The author of the LA Times op-ed I mentioned begins the article with the following disclaimer of his own feelings on the matter: “That a tiny market for conversion therapy to ‘cure’ homosexuality still exists today is deeply sad, even infuriating.” The article continues with remarkably level-headed objectivity, however, as it explores the seemingly inevitable implications of implementing a bill with such sweeping injunctions. The wording of AB 2943 included banning “efforts to change behaviors or gender expressions, or to eliminate or reduce sexual or romantic attractions or feelings toward individuals of the same sex.” As the op-ed author notes, these restrictions would presumably thwart the attempts of uncoerced adults simply seeking what they deem to be the most responsible option to resolve sexual and mental difficulties that may be interfering with their family life. And indeed, if prison inmates can receive state-funded sex reassignment surgery, why should a free adult be prevented from working with a trusted peer to manage their own sexual appetites?

 

Concerns over AB 2943’s expansive wording by Christian advocacy groups in California led to unexpected shelving of the bill later in 2018. According to California Family Council, AB 2943’s sponsor Evan Low, in a show of good faith, met personally with pastors, professional counsellors and former homosexuals involved in LGBT ministries. Rather than push the bill on to the Governor’s desk, Low apparently opted to recalibrate his approach and avoid alienating powerful faith leaders.
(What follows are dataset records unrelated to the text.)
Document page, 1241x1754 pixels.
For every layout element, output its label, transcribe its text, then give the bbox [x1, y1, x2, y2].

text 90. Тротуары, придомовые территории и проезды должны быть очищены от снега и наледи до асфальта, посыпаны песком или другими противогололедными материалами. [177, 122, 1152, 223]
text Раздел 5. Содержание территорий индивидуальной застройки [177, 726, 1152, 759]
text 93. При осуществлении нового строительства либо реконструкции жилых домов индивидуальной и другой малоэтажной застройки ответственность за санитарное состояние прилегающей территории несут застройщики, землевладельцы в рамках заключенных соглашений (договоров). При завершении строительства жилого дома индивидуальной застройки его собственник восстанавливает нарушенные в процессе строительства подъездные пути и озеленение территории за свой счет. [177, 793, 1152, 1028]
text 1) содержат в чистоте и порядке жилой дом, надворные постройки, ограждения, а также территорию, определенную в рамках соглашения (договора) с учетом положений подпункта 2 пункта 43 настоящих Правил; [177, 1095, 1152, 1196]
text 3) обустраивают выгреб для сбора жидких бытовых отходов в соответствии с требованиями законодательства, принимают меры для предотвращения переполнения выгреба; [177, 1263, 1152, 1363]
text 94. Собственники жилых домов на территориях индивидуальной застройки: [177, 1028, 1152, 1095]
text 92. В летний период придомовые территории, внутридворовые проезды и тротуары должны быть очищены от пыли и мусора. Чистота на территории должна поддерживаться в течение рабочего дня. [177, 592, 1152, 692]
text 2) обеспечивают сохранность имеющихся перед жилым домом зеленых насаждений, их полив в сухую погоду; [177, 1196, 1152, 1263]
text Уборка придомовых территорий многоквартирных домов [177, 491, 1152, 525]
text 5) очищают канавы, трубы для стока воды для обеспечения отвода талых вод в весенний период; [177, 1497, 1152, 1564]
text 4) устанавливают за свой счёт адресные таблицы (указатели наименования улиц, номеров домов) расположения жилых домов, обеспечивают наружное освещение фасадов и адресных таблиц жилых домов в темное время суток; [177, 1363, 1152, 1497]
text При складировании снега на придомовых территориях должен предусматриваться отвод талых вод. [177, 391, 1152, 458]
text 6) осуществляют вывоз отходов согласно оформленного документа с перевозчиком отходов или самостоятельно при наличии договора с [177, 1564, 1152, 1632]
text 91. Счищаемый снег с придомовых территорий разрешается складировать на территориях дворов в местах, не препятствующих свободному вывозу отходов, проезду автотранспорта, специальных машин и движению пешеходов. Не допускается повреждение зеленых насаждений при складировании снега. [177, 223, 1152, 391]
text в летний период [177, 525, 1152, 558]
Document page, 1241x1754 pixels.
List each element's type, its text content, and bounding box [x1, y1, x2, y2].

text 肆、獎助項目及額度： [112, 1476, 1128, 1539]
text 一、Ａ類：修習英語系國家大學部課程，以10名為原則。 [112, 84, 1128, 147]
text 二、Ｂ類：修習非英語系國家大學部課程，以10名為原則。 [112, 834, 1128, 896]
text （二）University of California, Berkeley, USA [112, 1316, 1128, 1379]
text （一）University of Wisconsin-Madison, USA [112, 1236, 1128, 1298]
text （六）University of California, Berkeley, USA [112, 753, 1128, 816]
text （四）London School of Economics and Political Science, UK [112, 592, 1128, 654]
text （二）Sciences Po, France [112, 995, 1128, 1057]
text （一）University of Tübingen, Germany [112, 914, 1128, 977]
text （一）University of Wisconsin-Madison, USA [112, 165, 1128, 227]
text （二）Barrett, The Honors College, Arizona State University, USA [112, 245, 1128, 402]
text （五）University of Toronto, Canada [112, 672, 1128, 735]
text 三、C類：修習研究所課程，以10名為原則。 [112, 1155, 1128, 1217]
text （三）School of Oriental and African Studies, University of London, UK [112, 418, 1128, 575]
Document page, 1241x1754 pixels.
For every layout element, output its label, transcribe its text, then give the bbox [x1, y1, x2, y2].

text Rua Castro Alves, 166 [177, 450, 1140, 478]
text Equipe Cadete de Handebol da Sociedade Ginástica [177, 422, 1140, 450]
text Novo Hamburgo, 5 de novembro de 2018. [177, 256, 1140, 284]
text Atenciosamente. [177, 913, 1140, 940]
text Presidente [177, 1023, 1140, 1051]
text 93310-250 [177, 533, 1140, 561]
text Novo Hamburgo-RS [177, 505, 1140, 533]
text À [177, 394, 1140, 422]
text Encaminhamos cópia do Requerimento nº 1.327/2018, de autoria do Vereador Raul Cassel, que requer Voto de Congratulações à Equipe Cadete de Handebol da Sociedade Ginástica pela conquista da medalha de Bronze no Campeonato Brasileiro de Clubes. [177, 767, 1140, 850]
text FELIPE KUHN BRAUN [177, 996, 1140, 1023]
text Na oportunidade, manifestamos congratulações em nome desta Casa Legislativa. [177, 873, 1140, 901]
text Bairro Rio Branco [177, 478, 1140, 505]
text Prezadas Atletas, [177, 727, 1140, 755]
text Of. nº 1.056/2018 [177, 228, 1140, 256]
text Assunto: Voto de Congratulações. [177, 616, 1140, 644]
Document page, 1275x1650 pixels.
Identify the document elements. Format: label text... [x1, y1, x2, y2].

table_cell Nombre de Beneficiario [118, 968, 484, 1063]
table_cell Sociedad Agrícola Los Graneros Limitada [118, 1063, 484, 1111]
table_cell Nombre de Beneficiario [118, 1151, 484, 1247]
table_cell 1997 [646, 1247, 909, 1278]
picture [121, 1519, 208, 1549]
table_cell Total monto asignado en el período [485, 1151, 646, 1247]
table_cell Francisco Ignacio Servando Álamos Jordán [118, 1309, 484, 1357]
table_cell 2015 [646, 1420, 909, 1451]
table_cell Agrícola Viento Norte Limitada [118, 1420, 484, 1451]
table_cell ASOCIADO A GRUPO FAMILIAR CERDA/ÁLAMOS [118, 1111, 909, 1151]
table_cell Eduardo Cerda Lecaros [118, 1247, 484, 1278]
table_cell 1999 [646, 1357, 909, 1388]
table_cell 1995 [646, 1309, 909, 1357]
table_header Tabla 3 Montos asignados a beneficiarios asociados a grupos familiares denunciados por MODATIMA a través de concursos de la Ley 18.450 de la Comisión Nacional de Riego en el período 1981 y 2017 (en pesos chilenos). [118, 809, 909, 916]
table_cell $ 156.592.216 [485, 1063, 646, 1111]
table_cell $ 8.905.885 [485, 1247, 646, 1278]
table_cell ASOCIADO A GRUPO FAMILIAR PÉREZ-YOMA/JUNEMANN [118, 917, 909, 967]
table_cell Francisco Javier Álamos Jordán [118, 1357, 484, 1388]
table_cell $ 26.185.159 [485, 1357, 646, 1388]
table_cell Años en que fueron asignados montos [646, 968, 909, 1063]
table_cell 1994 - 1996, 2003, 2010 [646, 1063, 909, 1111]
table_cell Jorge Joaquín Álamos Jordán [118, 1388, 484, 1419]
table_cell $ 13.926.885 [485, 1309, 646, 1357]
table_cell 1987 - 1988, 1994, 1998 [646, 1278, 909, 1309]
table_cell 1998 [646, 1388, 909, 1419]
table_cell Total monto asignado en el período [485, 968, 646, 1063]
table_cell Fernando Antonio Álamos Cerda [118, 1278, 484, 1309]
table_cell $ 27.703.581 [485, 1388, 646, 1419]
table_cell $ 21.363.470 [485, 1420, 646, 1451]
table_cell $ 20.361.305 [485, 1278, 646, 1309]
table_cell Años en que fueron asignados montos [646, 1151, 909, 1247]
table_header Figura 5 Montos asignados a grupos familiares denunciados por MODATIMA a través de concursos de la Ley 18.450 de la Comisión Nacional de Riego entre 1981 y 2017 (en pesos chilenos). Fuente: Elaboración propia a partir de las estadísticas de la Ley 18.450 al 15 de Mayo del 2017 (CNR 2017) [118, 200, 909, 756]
The mark was clearly missed, however, as indicated by a California Family Council report only one year later, which announced Evan Low’s intention to argue for Assembly Concurrent Resolution 99. ACR 99, which was passed by the California Assembly Judiciary Committee in June 2019, calls upon “religious leaders to counsel on LGBTQ matters from a place of love, compassion, and knowledge of the psychological and other harms of conversion therapy”.

 

Although ACR 99 is not legally binding, critics object to the resolution’s vague language, which seems to thinly veil the threat of renewed legislative efforts along the lines of AB 2943. Critics are concerned that ACR 99’s wording could easily be construed to seriously inhibit the activities of religions institutions and leaders helping those struggling with unwanted same-sex attraction. Although this issue might appear to be the result of poor drafting, the chosen verbiage is more likely part of a new strategy to assert control over religious leaders. In fact, Assembly Member Low essentially admitted this when he remarked, “My intent is still to stamp out conversion therapy, but rather to do it in a more deliberate fashion, enlisting the support of evangelical and faith leaders.” The suggestion of concerted ideological infiltration into Christian organizations suggested here is anything but comforting. Christian organizations should at least be granted the dignity of preserving the integrity of their own convictions, and even the outlawing of acting upon these convictions seems preferable to subtler forms of manipulation. As waves of the LGBT agenda continue to break upon the last bastion of our constitutionally protected freedoms of religious liberty and free speech, we should consider where we are prepared to draw the line as citizens and voters.